What needs to be done – Look over the entries below. Report how many lines hold the word "stains", and only that.

=-=-=

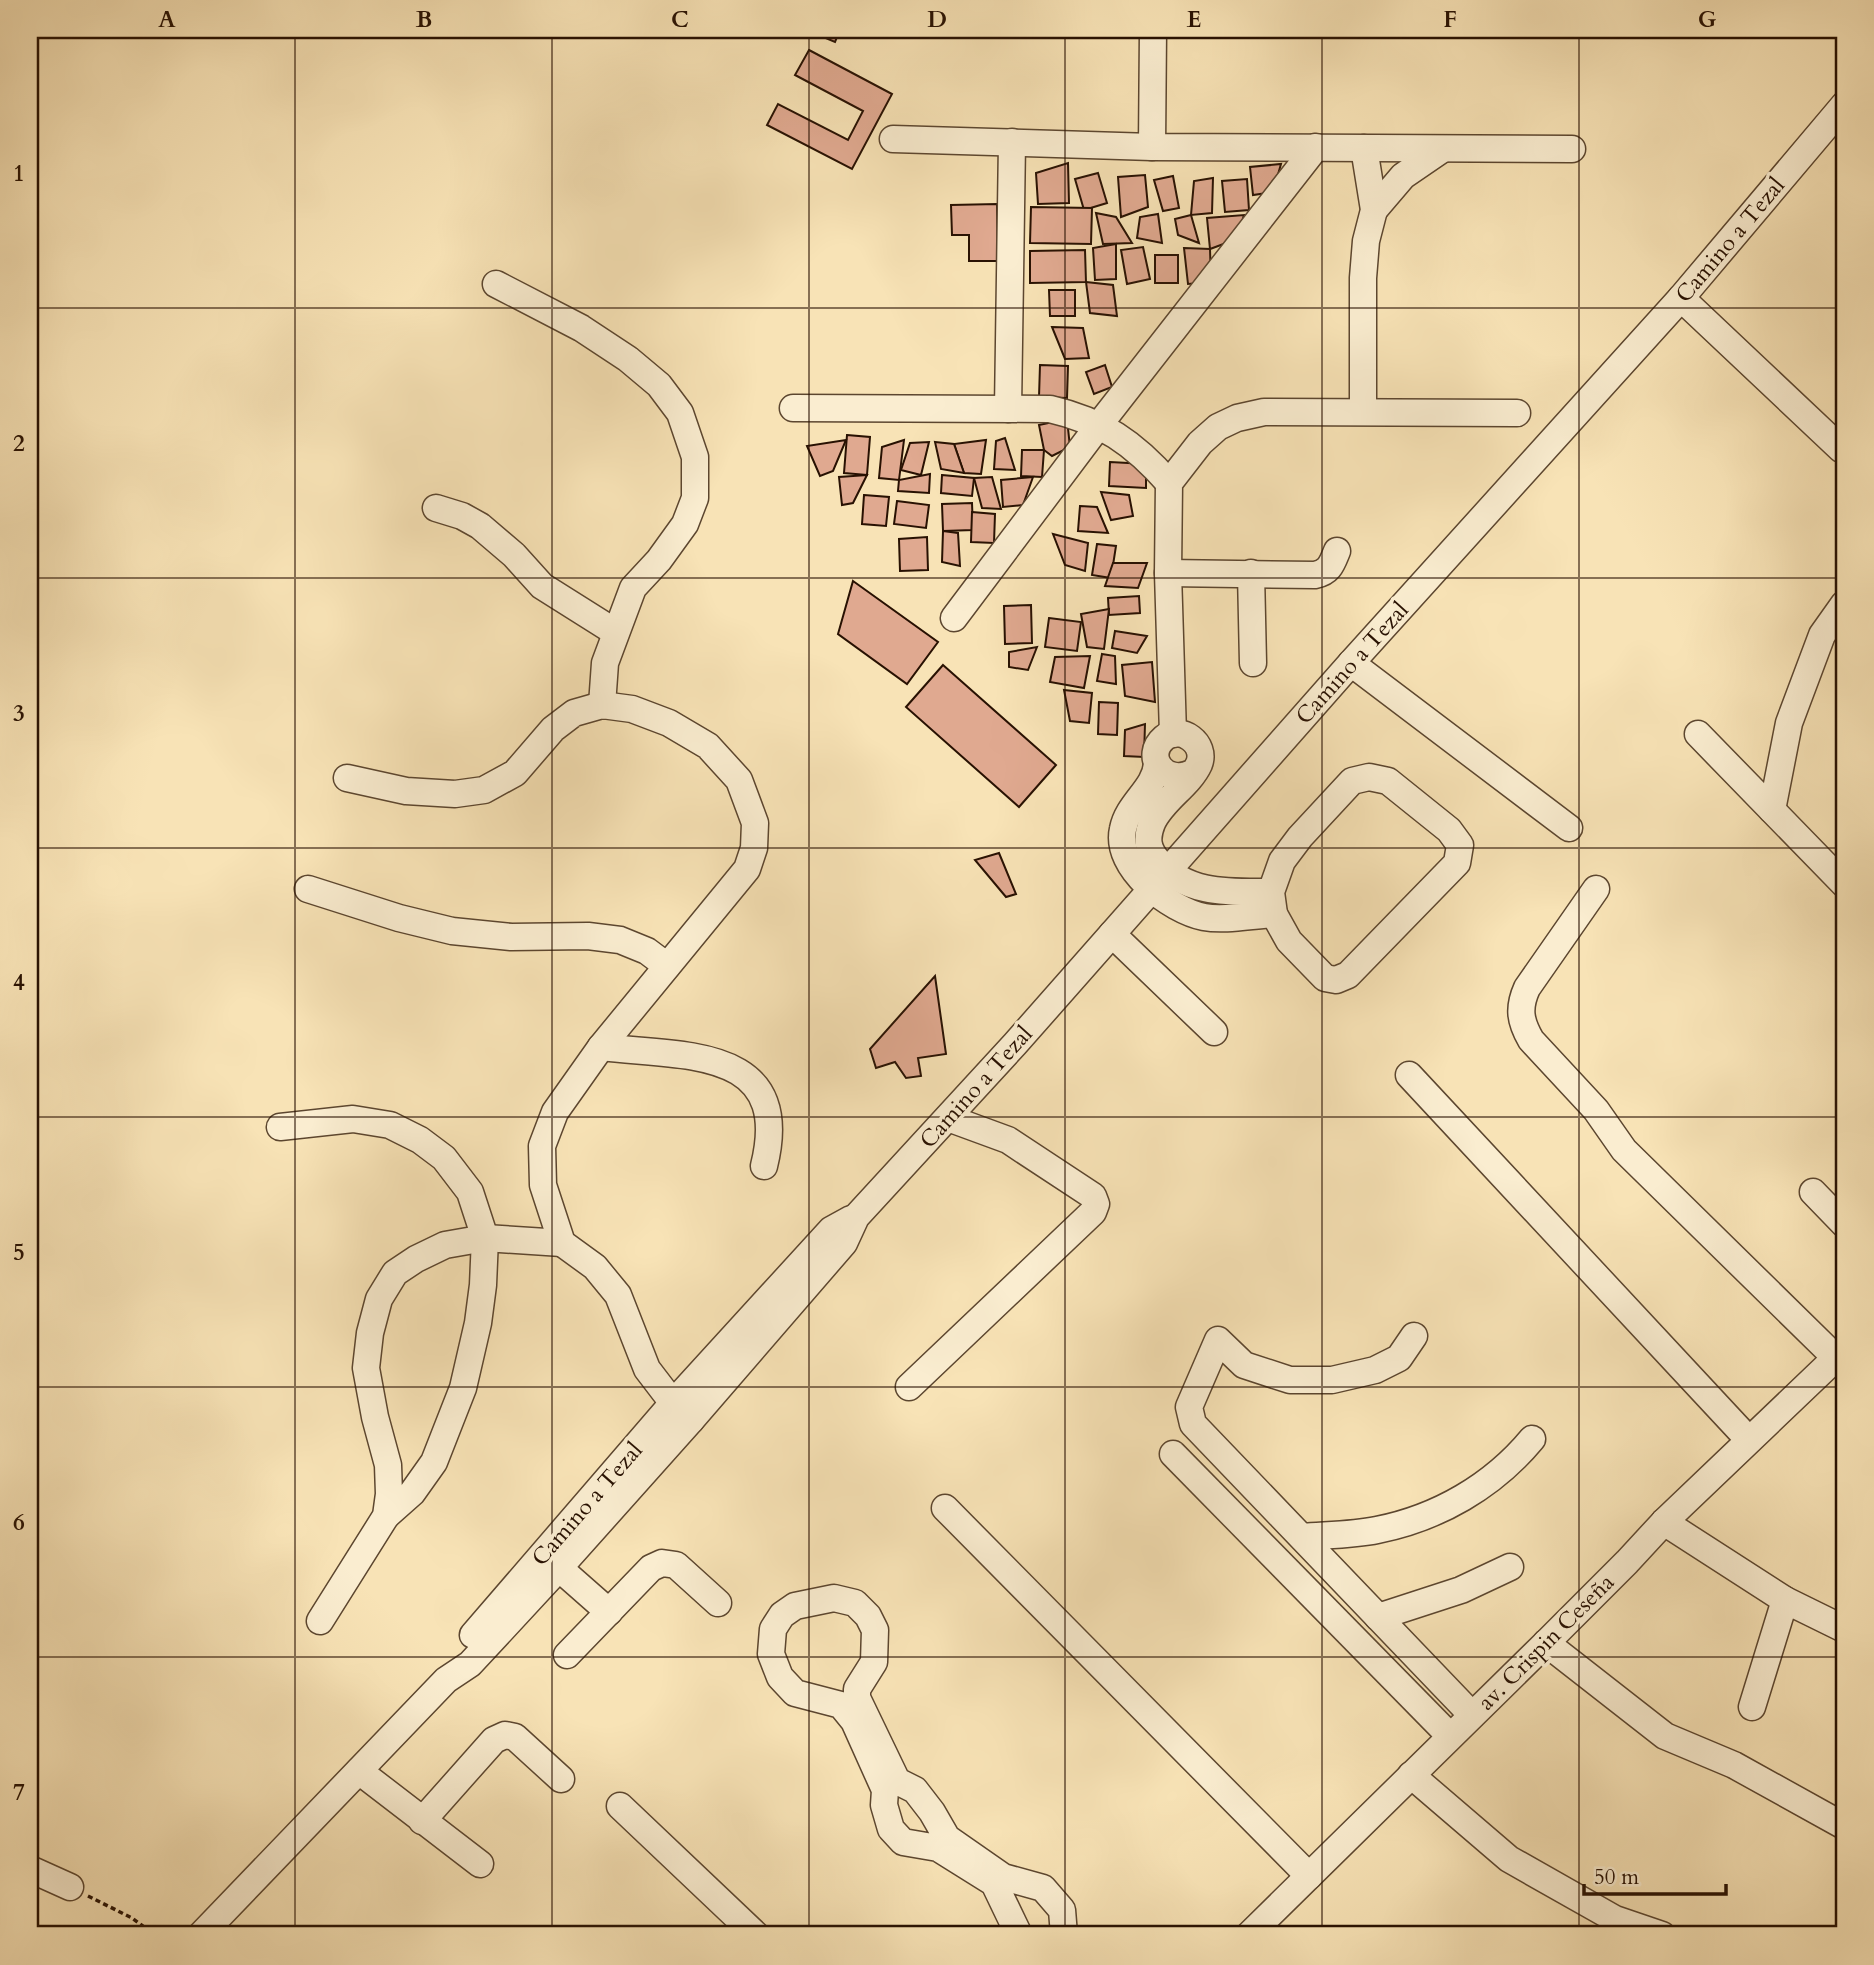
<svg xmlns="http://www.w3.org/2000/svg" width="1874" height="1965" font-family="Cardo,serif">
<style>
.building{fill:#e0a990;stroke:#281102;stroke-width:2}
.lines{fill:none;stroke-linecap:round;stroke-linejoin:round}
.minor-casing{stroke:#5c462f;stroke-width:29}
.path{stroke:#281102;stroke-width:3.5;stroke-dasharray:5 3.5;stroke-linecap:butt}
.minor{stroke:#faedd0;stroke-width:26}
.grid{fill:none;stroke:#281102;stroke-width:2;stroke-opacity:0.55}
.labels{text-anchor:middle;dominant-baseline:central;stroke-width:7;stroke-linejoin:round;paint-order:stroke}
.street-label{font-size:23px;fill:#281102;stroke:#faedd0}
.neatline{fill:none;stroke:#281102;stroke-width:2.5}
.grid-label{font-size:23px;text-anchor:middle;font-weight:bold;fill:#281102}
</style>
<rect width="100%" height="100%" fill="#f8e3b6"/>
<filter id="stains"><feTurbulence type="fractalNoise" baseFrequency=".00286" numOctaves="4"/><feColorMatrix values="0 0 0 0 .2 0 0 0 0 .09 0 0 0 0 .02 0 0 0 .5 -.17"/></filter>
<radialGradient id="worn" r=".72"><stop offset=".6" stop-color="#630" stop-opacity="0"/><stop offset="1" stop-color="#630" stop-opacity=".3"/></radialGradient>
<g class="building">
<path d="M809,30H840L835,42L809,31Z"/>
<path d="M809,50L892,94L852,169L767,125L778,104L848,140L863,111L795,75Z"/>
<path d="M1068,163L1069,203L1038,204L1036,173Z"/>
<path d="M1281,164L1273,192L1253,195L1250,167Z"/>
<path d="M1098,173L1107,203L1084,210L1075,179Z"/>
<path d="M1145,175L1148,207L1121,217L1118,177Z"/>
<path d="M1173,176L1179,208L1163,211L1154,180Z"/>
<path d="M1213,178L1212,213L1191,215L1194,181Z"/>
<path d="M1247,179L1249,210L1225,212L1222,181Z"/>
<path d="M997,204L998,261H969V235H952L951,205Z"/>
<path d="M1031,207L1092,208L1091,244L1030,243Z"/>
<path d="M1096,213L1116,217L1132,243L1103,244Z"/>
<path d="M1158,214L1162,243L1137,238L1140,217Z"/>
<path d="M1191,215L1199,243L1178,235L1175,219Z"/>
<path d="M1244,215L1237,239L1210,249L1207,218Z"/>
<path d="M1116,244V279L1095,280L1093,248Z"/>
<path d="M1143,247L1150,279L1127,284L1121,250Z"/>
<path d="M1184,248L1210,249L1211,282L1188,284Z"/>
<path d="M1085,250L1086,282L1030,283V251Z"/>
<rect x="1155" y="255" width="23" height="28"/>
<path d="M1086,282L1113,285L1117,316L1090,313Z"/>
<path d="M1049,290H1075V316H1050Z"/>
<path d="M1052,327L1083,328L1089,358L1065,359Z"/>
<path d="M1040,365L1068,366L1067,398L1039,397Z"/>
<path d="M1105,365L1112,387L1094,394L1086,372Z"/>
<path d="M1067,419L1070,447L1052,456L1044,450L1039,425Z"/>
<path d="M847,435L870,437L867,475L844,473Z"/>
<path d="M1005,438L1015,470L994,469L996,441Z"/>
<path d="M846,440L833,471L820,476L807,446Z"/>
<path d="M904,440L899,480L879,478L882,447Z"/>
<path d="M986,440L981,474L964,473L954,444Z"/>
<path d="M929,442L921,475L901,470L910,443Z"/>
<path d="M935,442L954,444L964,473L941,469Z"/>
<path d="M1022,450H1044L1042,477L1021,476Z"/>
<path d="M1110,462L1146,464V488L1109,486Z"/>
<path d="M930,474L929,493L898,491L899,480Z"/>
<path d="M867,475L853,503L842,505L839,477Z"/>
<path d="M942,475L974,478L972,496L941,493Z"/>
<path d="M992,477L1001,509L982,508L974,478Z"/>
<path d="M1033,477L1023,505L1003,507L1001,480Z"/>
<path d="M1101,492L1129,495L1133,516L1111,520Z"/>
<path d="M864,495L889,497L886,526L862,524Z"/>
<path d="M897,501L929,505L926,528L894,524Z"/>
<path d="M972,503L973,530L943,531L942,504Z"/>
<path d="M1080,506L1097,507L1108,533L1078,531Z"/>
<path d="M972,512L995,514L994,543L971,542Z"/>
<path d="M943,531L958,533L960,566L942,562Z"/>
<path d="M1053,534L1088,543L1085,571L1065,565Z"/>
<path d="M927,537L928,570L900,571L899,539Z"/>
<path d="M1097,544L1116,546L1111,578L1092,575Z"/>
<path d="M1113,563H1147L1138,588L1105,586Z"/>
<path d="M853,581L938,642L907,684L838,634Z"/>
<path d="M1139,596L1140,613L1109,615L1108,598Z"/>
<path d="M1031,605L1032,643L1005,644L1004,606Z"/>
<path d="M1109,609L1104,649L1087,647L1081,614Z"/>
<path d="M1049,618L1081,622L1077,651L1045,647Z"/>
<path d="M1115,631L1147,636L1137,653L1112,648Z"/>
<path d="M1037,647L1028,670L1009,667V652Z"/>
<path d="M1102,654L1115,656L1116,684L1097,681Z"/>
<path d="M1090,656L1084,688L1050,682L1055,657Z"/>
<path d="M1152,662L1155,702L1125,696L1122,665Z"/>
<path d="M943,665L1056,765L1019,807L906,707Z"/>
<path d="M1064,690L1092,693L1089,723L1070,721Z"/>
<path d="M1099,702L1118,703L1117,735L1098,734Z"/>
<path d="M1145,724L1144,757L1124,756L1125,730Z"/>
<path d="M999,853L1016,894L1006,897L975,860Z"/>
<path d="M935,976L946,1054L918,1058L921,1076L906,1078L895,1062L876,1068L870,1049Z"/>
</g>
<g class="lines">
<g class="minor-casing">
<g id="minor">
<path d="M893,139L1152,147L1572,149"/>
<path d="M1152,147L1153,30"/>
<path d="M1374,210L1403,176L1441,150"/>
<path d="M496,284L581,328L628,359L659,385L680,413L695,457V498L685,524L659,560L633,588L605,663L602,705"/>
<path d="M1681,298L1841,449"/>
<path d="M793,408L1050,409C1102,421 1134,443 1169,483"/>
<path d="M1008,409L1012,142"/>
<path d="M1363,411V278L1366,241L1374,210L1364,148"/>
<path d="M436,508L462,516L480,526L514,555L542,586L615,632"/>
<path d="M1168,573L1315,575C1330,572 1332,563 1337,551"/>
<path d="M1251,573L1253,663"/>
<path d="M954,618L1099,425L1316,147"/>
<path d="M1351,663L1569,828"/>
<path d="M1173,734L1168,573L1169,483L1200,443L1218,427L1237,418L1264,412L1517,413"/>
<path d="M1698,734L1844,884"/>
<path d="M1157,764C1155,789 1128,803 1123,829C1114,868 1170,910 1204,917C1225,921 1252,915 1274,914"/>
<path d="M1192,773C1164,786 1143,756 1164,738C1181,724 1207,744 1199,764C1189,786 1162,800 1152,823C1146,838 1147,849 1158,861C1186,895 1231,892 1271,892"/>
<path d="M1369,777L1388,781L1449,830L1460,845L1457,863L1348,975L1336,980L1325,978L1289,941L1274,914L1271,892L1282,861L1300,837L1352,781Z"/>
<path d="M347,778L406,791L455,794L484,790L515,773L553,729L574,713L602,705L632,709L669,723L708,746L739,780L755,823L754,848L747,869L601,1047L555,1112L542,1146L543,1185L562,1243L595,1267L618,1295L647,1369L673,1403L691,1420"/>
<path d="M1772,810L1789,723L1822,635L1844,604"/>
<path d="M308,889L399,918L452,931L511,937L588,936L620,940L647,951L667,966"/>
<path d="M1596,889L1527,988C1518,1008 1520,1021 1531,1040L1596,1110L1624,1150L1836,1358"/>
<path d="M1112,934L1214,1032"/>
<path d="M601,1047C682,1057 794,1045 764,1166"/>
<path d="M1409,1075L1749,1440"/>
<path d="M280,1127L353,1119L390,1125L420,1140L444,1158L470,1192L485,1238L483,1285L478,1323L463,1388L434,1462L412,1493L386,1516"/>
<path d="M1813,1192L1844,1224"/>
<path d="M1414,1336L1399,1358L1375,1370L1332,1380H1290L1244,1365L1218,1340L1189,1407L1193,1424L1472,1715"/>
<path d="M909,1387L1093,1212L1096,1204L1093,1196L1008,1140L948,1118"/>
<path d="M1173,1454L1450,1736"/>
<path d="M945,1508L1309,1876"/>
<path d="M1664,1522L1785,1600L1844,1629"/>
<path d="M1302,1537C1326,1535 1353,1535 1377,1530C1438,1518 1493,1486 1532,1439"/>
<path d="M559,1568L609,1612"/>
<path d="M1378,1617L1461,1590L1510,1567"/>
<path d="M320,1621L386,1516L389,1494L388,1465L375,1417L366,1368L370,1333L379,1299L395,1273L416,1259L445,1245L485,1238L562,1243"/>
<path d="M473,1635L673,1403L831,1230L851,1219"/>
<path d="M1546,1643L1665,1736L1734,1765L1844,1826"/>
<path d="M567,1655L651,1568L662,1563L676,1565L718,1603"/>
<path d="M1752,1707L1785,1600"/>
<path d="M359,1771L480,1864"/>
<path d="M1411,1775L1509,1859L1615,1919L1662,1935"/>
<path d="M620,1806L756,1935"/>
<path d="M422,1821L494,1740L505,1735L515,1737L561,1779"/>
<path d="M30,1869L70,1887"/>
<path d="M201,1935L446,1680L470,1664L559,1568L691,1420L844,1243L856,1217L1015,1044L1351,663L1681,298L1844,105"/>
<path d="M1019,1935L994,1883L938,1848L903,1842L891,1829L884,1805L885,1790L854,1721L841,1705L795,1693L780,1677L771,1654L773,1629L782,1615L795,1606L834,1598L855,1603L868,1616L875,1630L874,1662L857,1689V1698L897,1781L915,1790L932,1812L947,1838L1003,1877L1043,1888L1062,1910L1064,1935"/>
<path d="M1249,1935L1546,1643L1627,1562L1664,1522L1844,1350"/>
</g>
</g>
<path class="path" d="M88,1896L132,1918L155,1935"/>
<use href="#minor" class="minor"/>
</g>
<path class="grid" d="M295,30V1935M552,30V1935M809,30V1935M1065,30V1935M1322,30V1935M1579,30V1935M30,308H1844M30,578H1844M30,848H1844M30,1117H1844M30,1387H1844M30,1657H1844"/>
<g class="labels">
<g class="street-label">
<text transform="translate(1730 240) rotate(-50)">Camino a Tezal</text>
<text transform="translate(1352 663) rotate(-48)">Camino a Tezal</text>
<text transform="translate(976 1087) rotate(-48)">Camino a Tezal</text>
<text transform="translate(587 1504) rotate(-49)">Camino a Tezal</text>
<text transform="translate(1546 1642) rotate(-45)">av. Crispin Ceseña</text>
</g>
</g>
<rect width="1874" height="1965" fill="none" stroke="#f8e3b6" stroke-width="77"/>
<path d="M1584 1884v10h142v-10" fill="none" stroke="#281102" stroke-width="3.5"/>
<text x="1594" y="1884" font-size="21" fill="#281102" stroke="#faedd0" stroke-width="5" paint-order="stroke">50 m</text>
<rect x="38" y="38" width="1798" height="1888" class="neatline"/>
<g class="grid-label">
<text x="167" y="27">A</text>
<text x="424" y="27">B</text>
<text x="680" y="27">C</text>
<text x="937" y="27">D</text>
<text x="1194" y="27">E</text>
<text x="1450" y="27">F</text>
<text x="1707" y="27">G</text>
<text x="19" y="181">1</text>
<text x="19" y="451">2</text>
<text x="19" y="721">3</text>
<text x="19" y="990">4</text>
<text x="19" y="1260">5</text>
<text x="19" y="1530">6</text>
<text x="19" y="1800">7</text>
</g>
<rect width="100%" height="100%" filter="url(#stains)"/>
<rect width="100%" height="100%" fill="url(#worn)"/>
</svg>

=-=-=

Exercise result – 2